Sources told The Post that the pattern matched how Tren de Aragua operates in South America, with gang members recruiting among the young men — in New York’s case, in migrant shelters — and using stolen scooters to move around the city.

Young men with scooters are easy for the gang to find at New York’s shelters for the new arrivals, including the Roosevelt Hotel on East 46th St in Midtown Manhattan. Seth Gottfried

Because Tren de Aragua is involved in human trafficking, gang recruiters may also have phone numbers for many of the migrants who come to New York, allowing them to blast mass WhatsApp messages to scores or hundreds of people at a time.

Turning phones into ‘gold’

Kenny said that the stolen phones had been taken to alleged mastermind Parra’s home — a NYCHA apartment in the Parkside Houses in the Bronx — where a “hacker” drained them of cash. A raid early last Monday uncovered 22 stolen phones and victims’ IDs.

But the actual robbers play a crucial part. The driver maneuvers the moped and the grabber latches onto a phone, wrenching it from the victim — who crucially, was using it.

Phone in hand, the grabber, riding on the back of the bike, then stops the phone from locking.

“He may keep tapping it,” Jonathan S. Weissman, cybersecurity professor at Rochester Institute of Technology, told The Post. “Or else he can set the phone to ‘never’ on auto-lock. That way, the thieves keep it alive without needing to tap the screen.”

This was the stash house in the Bronx where police found 22 stolen phones in a raid last Monday. The tactics the gang caught by the NYPD used are identical those of Tren de Aragua, sources tell The Post. Google Maps

Once delivered to the safe house the hackers get to work, hunting for bank accounts, payment apps and credit cards. 

According to experts, they can change codes, making it difficult for victims to stop the speedy ransacking of their accounts. Having stolen IDs from purses also helps them hack.

“Most of the security codes can be reset via SMS,” Jayson E. Street, chief adversarial officer for Secure Yetti, told The Post. “You communicate to the apps that you forgot your passcodes. They can then be reset by putting in the that verification codes that are sent to the phone.”

The hacked phones can be exceptionally valuable. “The apps are used to make illegal transactions and fraudulent purchases in the United States and South America,” the NYPD’s Kenny.
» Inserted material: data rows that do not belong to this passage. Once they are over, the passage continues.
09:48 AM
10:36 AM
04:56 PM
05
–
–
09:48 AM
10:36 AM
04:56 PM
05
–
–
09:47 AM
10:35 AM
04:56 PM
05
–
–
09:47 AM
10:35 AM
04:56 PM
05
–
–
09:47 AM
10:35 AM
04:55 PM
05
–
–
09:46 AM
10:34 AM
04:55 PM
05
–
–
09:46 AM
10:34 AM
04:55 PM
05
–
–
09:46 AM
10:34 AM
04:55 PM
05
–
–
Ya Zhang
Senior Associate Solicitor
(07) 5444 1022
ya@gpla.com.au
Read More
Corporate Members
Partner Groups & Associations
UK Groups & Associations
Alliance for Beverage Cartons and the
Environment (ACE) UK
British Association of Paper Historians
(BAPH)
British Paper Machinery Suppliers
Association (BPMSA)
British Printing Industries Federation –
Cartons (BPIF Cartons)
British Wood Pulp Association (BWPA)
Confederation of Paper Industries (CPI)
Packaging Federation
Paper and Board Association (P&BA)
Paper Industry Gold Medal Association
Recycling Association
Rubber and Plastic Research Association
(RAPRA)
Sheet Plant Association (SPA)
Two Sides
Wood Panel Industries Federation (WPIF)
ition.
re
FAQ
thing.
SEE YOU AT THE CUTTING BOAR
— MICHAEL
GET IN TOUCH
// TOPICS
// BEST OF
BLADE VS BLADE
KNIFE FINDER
The phones stolen in New York are sent to Bogotá, Colombia, where they are wiped, reprogrammed and sold by Tren de Aragua operatives. The gang’s fronts in the city deal with stolen phones from across South America, and now the US. AFP via Getty Images

With money drained or the accounts frozen by the victim, the phone is still valuable: it is shipped to Colombia, Chief Kenny said.

Sources told The Post that Tren de Aragua has a network carrying out the work, with phones wiped by its operatives in Bogotá then sold across South America.
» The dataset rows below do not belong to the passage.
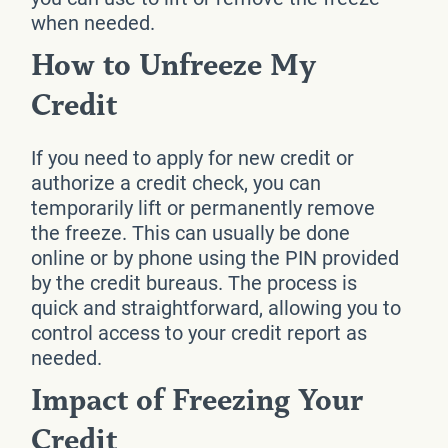
when needed.
How to Unfreeze My
Credit
If you need to apply for new credit or
authorize a credit check, you can
temporarily lift or permanently remove
the freeze. This can usually be done
online or by phone using the PIN provided
by the credit bureaus. The process is
quick and straightforward, allowing you to
control access to your credit report as
needed.
Impact of Freezing Your
Credit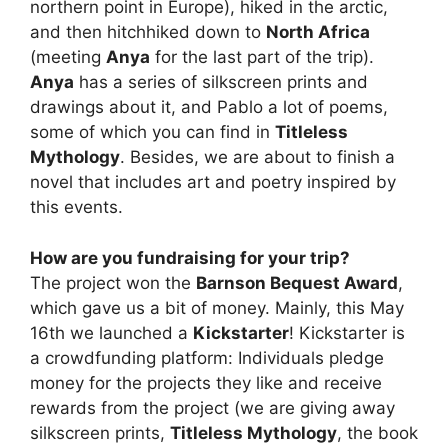
northern point in Europe), hiked in the arctic,
and then hitchhiked down to
North Africa
(meeting
Anya
for the last part of the trip).
Anya
has a series of silkscreen prints and
drawings about it, and Pablo a lot of poems,
some of which you can find in
Titleless
Mythology
. Besides, we are about to finish a
novel that includes art and poetry inspired by
this events.
How are you fundraising for your trip?
The project won the
Barnson Bequest Award
,
which gave us a bit of money. Mainly, this May
16th we launched a
Kickstarter
! Kickstarter is
a crowdfunding platform: Individuals pledge
money for the projects they like and receive
rewards from the project (we are giving away
silkscreen prints,
Titleless Mythology
, the book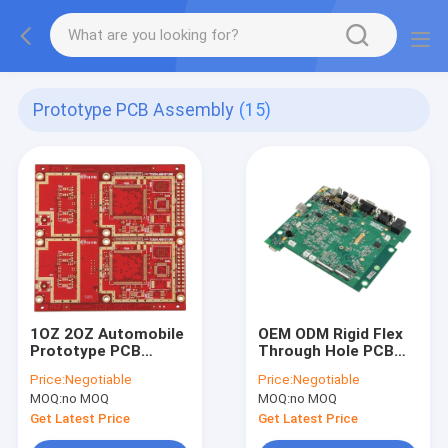
Prototype PCB Assembly
(15)
1OZ 2OZ Automobile
OEM ODM Rigid Flex
Prototype PCB
Through Hole PCB
Assembly HASL ENIG
Assembly 0.3-3.5mm
Price:
Negotiable
Price:
Negotiable
HDI Multilayer PCB
Thickness
MOQ:
no MOQ
MOQ:
no MOQ
Get Latest Price
Get Latest Price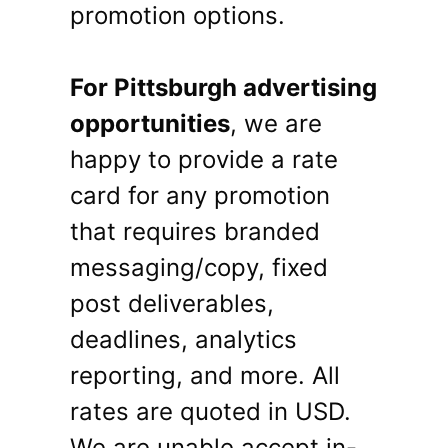
promotion options.
For Pittsburgh advertising
opportunities
, we are
happy to provide a rate
card for any promotion
that requires branded
messaging/copy, fixed
post deliverables,
deadlines, analytics
reporting, and more. All
rates are quoted in USD.
We are unable accept in-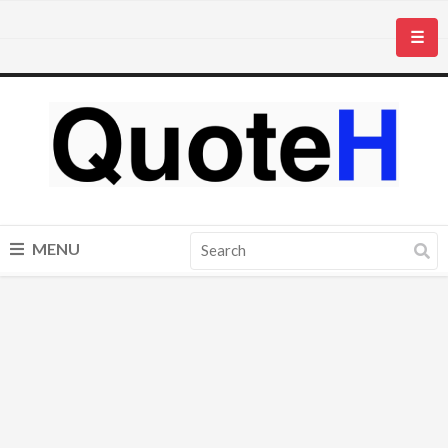
☰
MENU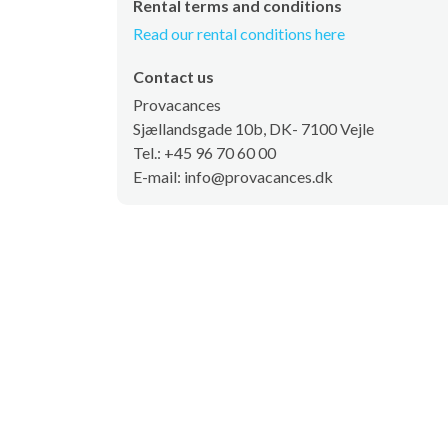
Rental terms and conditions
Read our rental conditions here
Contact us
Provacances
Sjællandsgade 10b, DK- 7100 Vejle
Tel.: +45 96 70 60 00
E-mail: info@provacances.dk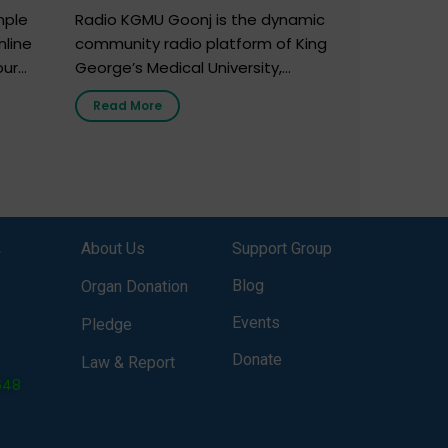
mple
Radio KGMU Goonj is the dynamic
nline
community radio platform of King
our
George’s Medical University,
. You
Lucknow, and holds the distinction
Read More
e
of being India’s first radio station
onor
launched by a medical institution.
onor
It broadcasts daily from 7:00 AM
erely
to 10:00 PM. Through Goonj,
o […]
doctors, specialists and medical
students share essential health
,
About Us
Support Group
information in simple, accessible
language—covering disease […]
Blog
Organ Donation
Events
Pledge
Donate
Law & Report
648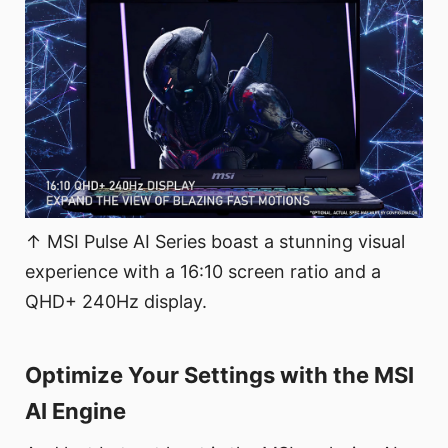
↑ MSI Pulse AI Series boast a stunning visual
experience with a 16:10 screen ratio and a
QHD+ 240Hz display.
Optimize Your Settings with the MSI
AI Engine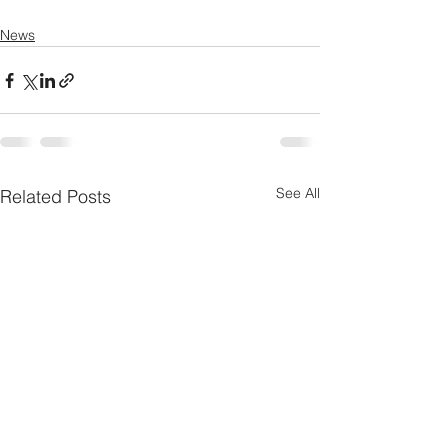
News
See All
Related Posts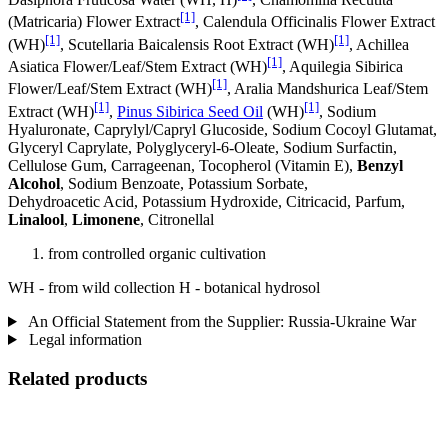
[1]
(Matricaria) Flower Extract
, Calendula Officinalis Flower Extract
[1]
[1]
(WH)
, Scutellaria Baicalensis Root Extract (WH)
, Achillea
[1]
Asiatica Flower/Leaf/Stem Extract (WH)
, Aquilegia Sibirica
[1]
Flower/Leaf/Stem Extract (WH)
, Aralia Mandshurica Leaf/Stem
[1]
[1]
Extract (WH)
,
Pinus Sibirica Seed Oil
(WH)
, Sodium
Hyaluronate, Caprylyl/Capryl Glucoside, Sodium Cocoyl Glutamat,
Glyceryl Caprylate, Polyglyceryl-6-Oleate, Sodium Surfactin,
Cellulose Gum, Carrageenan, Tocopherol (Vitamin E),
Benzyl
Alcohol
, Sodium Benzoate, Potassium Sorbate,
Dehydroacetic Acid, Potassium Hydroxide, Citricacid, Parfum,
Linalool
,
Limonene
, Citronellal
from controlled organic cultivation
WH - from wild collection H - botanical hydrosol
An Official Statement from the Supplier: Russia-Ukraine War
Legal information
Related products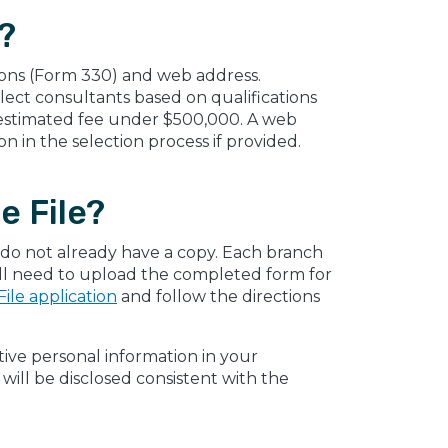
?
ations (Form 330) and web address.
ect consultants based on qualifications
n estimated fee under $500,000. A web
n in the selection process if provided.
e File?
ou do not already have a copy. Each branch
ill need to upload the completed form for
ile application
and follow the directions
itive personal information in your
ill be disclosed consistent with the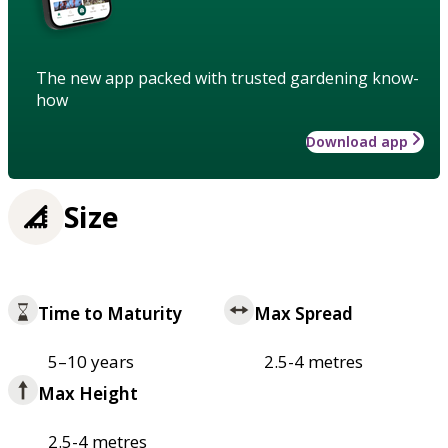
The new app packed with trusted gardening know-
how
Download app
Size
Time to Maturity
Max Spread
5–10 years
2.5-4 metres
Max Height
2.5-4 metres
Said Weissman, “It’s the equivalent of melting down stolen gold.”

‘Ghost’ criminals

At the NYPD’s press conference, Chief Kenny warned the robbery gangs were “ghosts”. “No criminal history, no photos, no cell phone, no social media. Sometimes we’re even unclear on a name or a date of birth.”

Of the 14 identified as being in the robbery gang, cops have so far arrested seven and Varra remains on the run.

NYPD sources said migrants have exploited the ID NYC scheme by getting different IDs at the Roosevelt and Floyd Bennett Field shelters.

This is “El Niño Guerrero” or “Warrior Kid,” the 40-year-old founder of Tren de Aragua — who could be on the loose in the United States. Venezuelan Interior Ministry
“El Niño Guerrero,” real name Hector Guerrero Rustherford Flores, is officially wanted by Venezuelan authorities and has an Interpol red notice out for him. Venezuelan Interior Ministry

Statistics show robberies up 9% citywide in 2024, from 1,164 to 1,278, compared to the same period in 2023, and up 14% on the same period in 2022.

Grand larcenies — theft of more than $1,000, which would include mobile phones which were drained of cash — were also up 1.6%, to 3,726, for the four weeks ending February 4, compared to 3,666 for the same four weeks in 2023.

But Tren de Aragua’s biggest ghost is its leader, Niño Guerrero. An Interpol “red” notice, requesting his arrest, warns that the mastermind’s whereabouts is unknown.

Among the countries he could be in: The United States.